A primeira música foi "TRASH LAND", depois não sei ao certo. Creio que "Há dez anos", ainda sem letra... "Meus Pais já não me mandam mais", "Honra" e "Mercenárias".

Um dia o Edgard foi em casa e viu um ensaio, e se apaixonou e se ofereceu para tocar bateria. Ele foi tão companheiro, que foi admitido. E assim abrimos um show do IRA! em uma bar na região do Ibirapuera. Não sofremos influência direta, nada que servisse de modelo para nossas composições. Tudo era muito nosso mesmo, sem limitações ou algo do gênero.

Pergunta: - As Mercenárias teve o Scandurra como o baterista e vocês dois tocaram na primeira formação do Smack. Como era a relação dos integrantes nas duas bandas? E como era o Edgard como baterista?
Sandra -
Nossa relação era boa. O Edgard era ótimo, pois ele é criativo, inquieto e visceral. E como é canhoto, fez coisas que um baterista não faria, algo nada convencional!

Pergunta: - O Cadê os Armas é um dos melhores discos de rock brasileiro de todos os tempos. Como foram as gravações, as divulgações, os shows?
Sandra: -
Você acha isso dele? Ele foi feito com ao vivo (Ao Vivo No Mosh, disco de estréia do Smack, em que Sandra era a baixista e Edgard, o guitarrista, ambos lançados pelo selo Baratos Afins), com pouca grana. Foi um desbravamento.
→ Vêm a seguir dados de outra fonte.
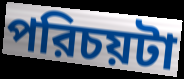
পরিচয়টা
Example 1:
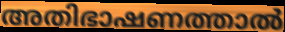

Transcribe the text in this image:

അതിഭാഷണത്താൽ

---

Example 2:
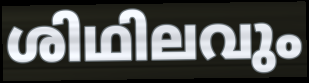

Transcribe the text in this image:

ശിഥിലവും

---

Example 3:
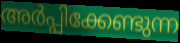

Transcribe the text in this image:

അർപ്പിക്കേണ്ടുന്ന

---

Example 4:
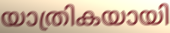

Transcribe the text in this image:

യാത്രികയായി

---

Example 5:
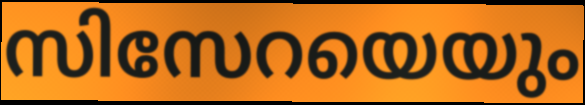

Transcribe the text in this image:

സിസേറയെയും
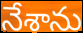
నేశాను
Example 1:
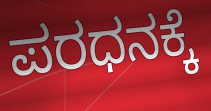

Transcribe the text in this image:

ಪರಧನಕ್ಕೆ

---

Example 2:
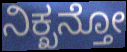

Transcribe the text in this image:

ನಿಕ್ಖನ್ತೋ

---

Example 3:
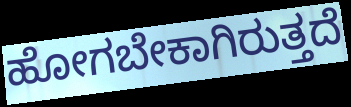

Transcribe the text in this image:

ಹೋಗಬೇಕಾಗಿರುತ್ತದೆ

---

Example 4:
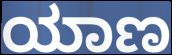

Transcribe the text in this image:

ಯಾಣ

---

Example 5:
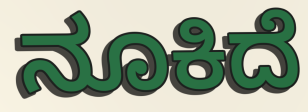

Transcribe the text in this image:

ನೂಕಿದೆ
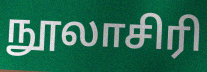
நூலாசிரி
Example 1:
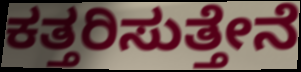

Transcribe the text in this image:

ಕತ್ತರಿಸುತ್ತೇನೆ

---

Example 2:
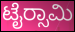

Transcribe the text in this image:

ಟೈರ‍್ಸಾಮಿ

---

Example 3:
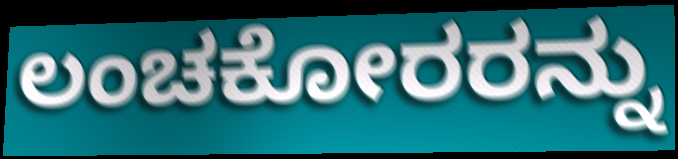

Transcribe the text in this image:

ಲಂಚಕೋರರನ್ನು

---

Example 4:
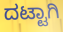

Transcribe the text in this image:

ದಟ್ಟಾಗಿ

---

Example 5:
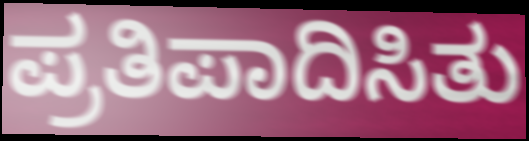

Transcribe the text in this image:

ಪ್ರತಿಪಾದಿಸಿತು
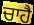
ਚਾਹੈ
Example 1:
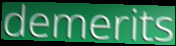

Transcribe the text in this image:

demerits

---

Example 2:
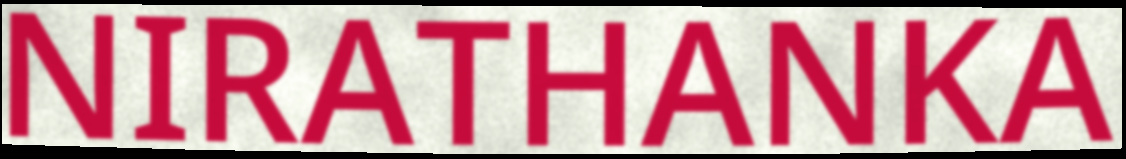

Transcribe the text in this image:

NIRATHANKA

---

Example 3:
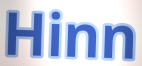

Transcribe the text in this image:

Hinn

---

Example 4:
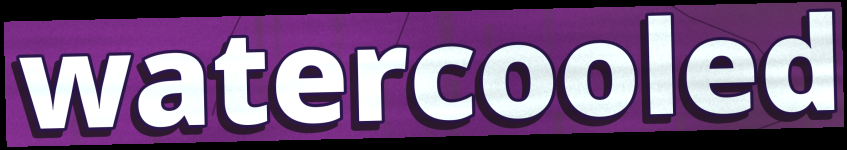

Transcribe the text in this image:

watercooled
Os técnicos ainda eram crus e não entendiam muito em como gravar rock.

Pergunta: - O Trashland é igualmente maravilhoso, mas sofreu com a fraca divulgação da EMI. Eu me lembro que você ou alguma integrante das Mercenárias, na época, comentaram que era irônico terem tido mais respaldo do selo nos tempos da Baratos do que numa major. Foi isso mesmo?
Sandra: - Ah, sei lá, existiram várias versões, como abater no imposto de renda e coisas do gênero. Investiram apenas três meses e nos dispensaram, não acreditaram.

6 - Como funcionou o lançamento de The Beginning of the End of the World (coletânea que reúne músicas do Cadê as Armas e Trashland)? Você sabia que apesar de ser dificíl e caríssimo comprá-lo no Brasil, na Amazon você o encontra a preços bem acessíveis?
Sandra:
- Não sei te dizer. Veio o contrato, recebi os direitos e pronto!
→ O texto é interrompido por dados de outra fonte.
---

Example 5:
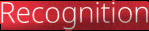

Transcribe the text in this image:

Recognition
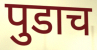
पुडाच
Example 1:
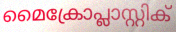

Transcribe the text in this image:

മൈക്രോപ്ലാസ്റ്റിക്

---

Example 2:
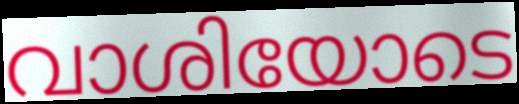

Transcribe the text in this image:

വാശിയോടെ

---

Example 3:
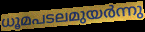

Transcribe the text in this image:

ധൂമപടലമുയർന്നു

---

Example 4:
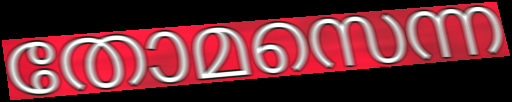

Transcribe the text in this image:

തോമസെന്ന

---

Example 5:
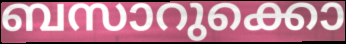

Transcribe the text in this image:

ബസാറുക്കൊ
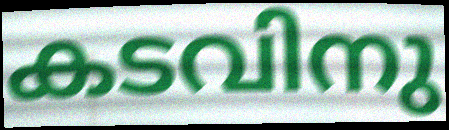
കടവിനു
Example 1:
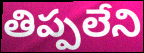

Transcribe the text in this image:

తిప్పలేని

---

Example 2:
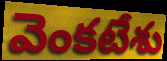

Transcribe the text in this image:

వెంకటేశు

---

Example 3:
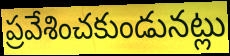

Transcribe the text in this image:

ప్రవేశించకుండునట్లు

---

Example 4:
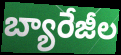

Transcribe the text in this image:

బ్యారేజీల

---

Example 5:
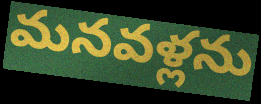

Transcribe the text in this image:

మనవళ్లను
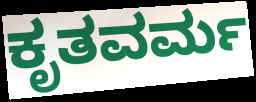
ಕೃತವರ್ಮ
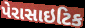
પેરાસાઇટિક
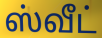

7 - Após os anos 80, quase todo o rock brasileiro deu uma sumida na década seguinte. Como foi o período para as Mercenárias? E por que a banda se separou?
Sandra: -
A banda acabou depois que a EMI enviou um telegrama dizendo TCHAU!!! E a Rosália disse, "vou fazer outra coisa", e assim, cada uma de nós. Eu e a Ana ainda tivemos um trio de improvisação, e logo depois disso, fui morar na Alemanha, para dar continuidade à minha carreira, muito experimental, por sinal, pois aqui vi que não teria nenhuma chance.

Levei um projeto solo e muitas trilhas para dança e instalações sonoras, foram 14 anos de deitar e rolar em timbres... ruídos... batuques ... e tudo que tive de direito, em uma terra, com ouvidos, com outra tradição e curiosidade.
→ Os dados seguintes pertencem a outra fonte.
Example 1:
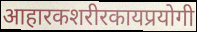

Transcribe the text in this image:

आहारकशरीरकायप्रयोगी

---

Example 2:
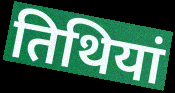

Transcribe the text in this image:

तिथियां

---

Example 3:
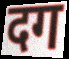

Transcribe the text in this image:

दग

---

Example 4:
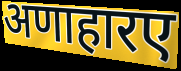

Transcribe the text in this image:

अणाहारए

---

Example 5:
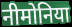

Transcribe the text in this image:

नीमोनिया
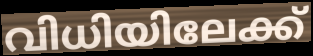
വിധിയിലേക്ക്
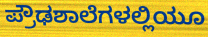
ಪ್ರೌಢಶಾಲೆಗಳಲ್ಲಿಯೂ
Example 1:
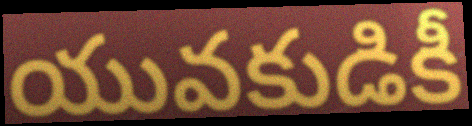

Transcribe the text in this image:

యువకుడికీ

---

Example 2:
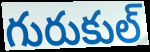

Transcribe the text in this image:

గురుకుల్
Pergunta: - Com quase 30 anos de punk e rock nas costas o tesão ainda é o mesmo?
Sandra: -
Eu sou uma criadora, a arte é meu oxigênio. O desafio, compartilhar sentimentos e sensações. Se já sou meia piradinha... Sem a música, ou desenho ou até mesmo as experiências na culinária, já estaria internada. Logo, sim, o tesão, a gana me acompanham.


Pergunta: - É impressão minha ou hoje os espaços para o rock são menores e mais precários do que há 30 anos quando vivíamos uma ditadura militar? As rádios hoje praticamente expulsaram o rock de suas programações. Nesse sentido não houve um retrocesso?
Sandra: -
Hoje existem outros meios, outros instrumentos, mais alternativas. Por outro lado, muita coisa, nem tudo diz respeito à qualidade e quantidade. Sempre existiu a "panela". Afinal há um sistema denominado capitalista. Logo, adivinha o que fala mais alto?

Pergunta: - O que você pensa da internet, não apenas como ferramenta para downloads, mas para pesquisa. Ela realmente matou aquela relação dos artistas terem um selo por trás ou isso sempre existirá?
Sandra: -
Não acho nada, não, tudo é bom, dependendo da forma de uso. Putz!, tudo anda tão depressa, que infelizmente o ser humano está sem tempo para entender a si próprio, pode ser uma defasagem. O que existirá? Sem flexibilidade e criatividade....um big buracão...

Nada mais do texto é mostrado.